Et si on régulait la vitesse sur autoroute ?
Pour réduire les embouteillages, une solution consiste à « ralentir » la vitesse des véhicules qui circulent en amont du bouchon. « La régulation améliore le débit et retarde l’apparition de la congestion », explique Alain Reme, chef de service au Cerema (Centre d’études et d’expertise sur les risques, l’environnement, la mobilité et l’aménagement). Comment ça marche ? « C’est comme si vous versiez des grains de riz dans un entonnoir : ça coule, mais si vous en mettez trop d’un coup, que le débit est trop fort, ça bloque, illustre l’expert. Réguler le trafic c’est avoir un débit optimal pour ne pas avoir de bouchon, ou en diminuer l’ampleur. »
Comment mettre en oeuvre cette solution ?
« Il faut des équipements de recueil de données : des capteurs permettant d’avoir la vitesse et le nombre de véhicules sur l’autoroute, en temps réel. »
Puis, des algorithmes calculent la solution, c’est-àdire quelle est la vitesse optimale en amont de l’embouteillage pour améliorer le temps de parcours. Des limitations : 110 km/h, 90 km ou 70 km, adaptées aux conditions du trafic sont ainsi proposées automatiquement pour les zones concernées. Elle est abaissée graduellement par paliers de 20 km/h. Une fois cette « bonne vitesse » définie, par secteur, il faut informer les conducteurs. « La régulation dynamique de la circulation nécessite l’équipement de l’autoroute en panneaux à message variable », poursuit Alain Reme. L’information peut aussi être donnée aux usagers sur la radio 107.7. « En cas de crise, tempère le spécialiste, la régulation classique ne suffit pas, il faut limiter les accès sur l’A8, prévoir un délestage sur des réseaux parallèles. Or dans le cas de l’A8, cette voirie secondaire n’a pas la capacité d’absorber cette circulation en heure de pointe. »
Pourquoi la mesure n’est-elle pas en service ici ?
Dans les Alpes-Maritimes, ce dispositif de régulation du trafic a été demandé en 2018 à Escota (Vinci Autoroutes), par l’ancien Préfet, Georges-François Leclerc car, estimait-il, elle « constitue la meilleure solution ». « Sur la portion de 19 km comprise entre Antibes et Nice, la régulation appliquerait une vitesse de 70 km/h aux quelques heures les plus denses de la journée. En dehors des périodes de forte fréquentation, la vitesse serait conservée à 110 km/h, excepté sur les tronçons les plus dangereux, déjà limités à 90 km/h. Cette solution, souple, pragmatique, avait évidemment ma préférence », avait expliqué le représentant de l’Etat dans une tribune publiée dans Nice-Matin.

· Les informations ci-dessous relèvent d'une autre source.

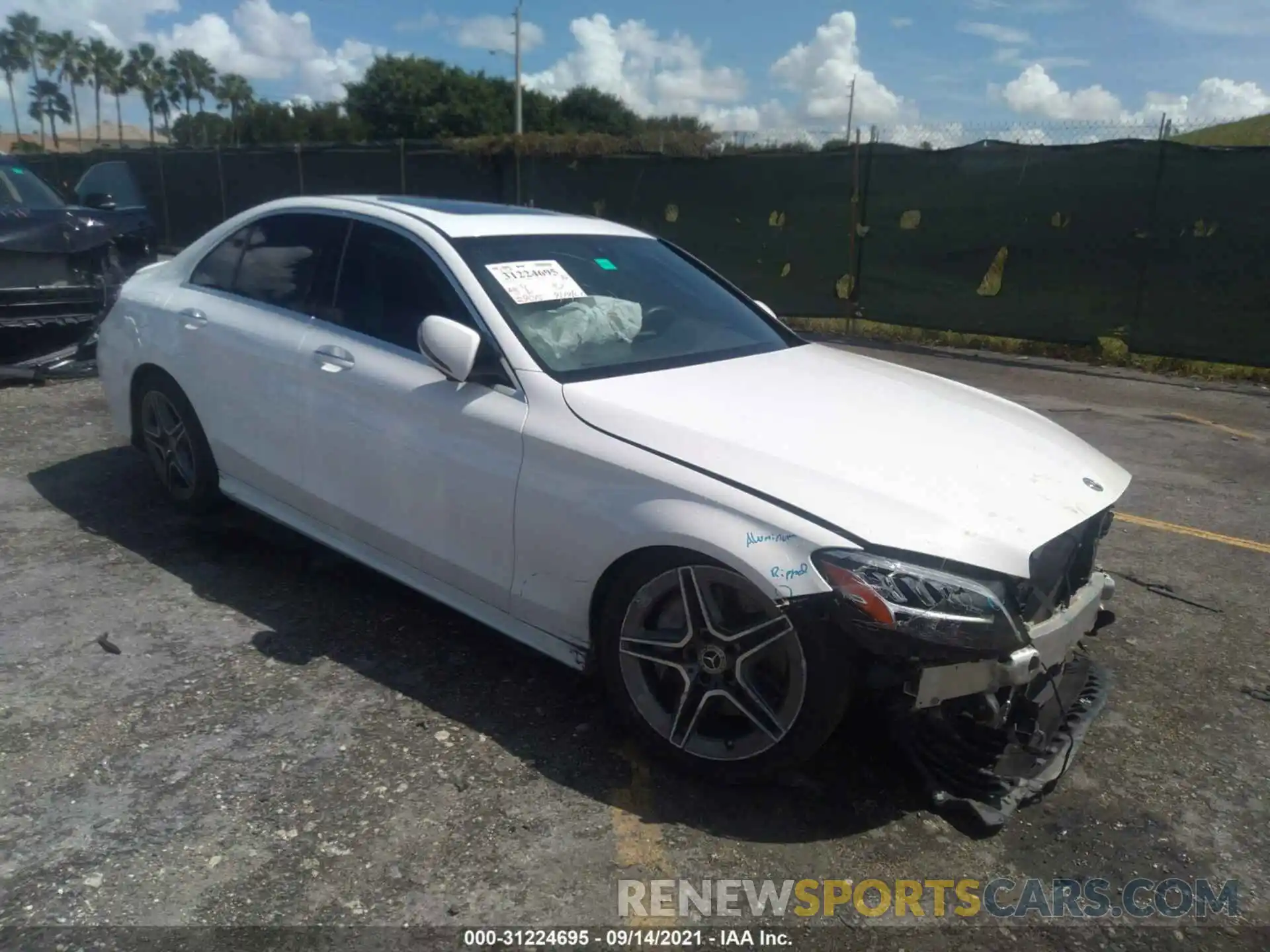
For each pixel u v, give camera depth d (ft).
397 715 11.37
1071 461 11.30
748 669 9.91
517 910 8.59
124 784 9.91
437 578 12.34
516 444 11.04
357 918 8.40
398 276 12.94
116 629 13.00
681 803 10.09
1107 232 33.81
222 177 59.88
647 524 9.92
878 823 9.91
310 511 13.87
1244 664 13.55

Mais Escota a refusé de financer le dispositif, car il souhaitait en contrepartie une hausse du péage. Une demande à laquelle le préfet a opposé une fin de nonrecevoir.
Faute de régulation dynamique, une limitation de vitesse à 90 km/h entre Saint-Laurent-du-Var et Cagnessur-Mer a été décidée par le préfet. Elle est entrée en vigueur en octobre 2018.
« La porte reste ouverte à Escota pour la mise en place de la régulation dynamique, avait alors expliqué le préfet, mais sans augmentation du tarif pour les usagers ni intervention de l’État. »
Et ailleurs ?
Le dispositif est déployé depuis plus d’une quinzaine d’années en France, et à l’étranger. En 2004, sur l’axe autoroutier de la vallée du Rhône (A7), la régulation dynamique de vitesse a été mise en oeuvre sur le tronçon Orange-Valence dans le sens Sud-Nord et Vienne-Orange dans le sens Nord-Sud. Sur l’A13, à l’approche de Paris, la mesure est en service depuis 2008, sur une section très chargée qui supporte un trafic périurbain (avec des pointes par jour supérieures à 110 000 véhicules). La régulation dynamique du trafic est activée aux heures de pointe du matin. « Le système analyse en permanence les données du trafic, détecte les pré-saturations et propose alors la vitesse adaptée », détaille une étude du Cerema. Quel est l’impact de cette gestion ? « Toutes les évaluations montrent que ça fonctionne : on retarde l’apparition du bouchon, et on en réduit l’ampleur. » A titre d’exemple, sur l’A13 : l’étendue des ralentissements a été diminuée de 40 %. A Londres, sur la M25, les temps de parcours ont été améliorés, avec un gain de 9 %. Ce système est efficace. A une condition : que la vitesse affichée soit bien respectée.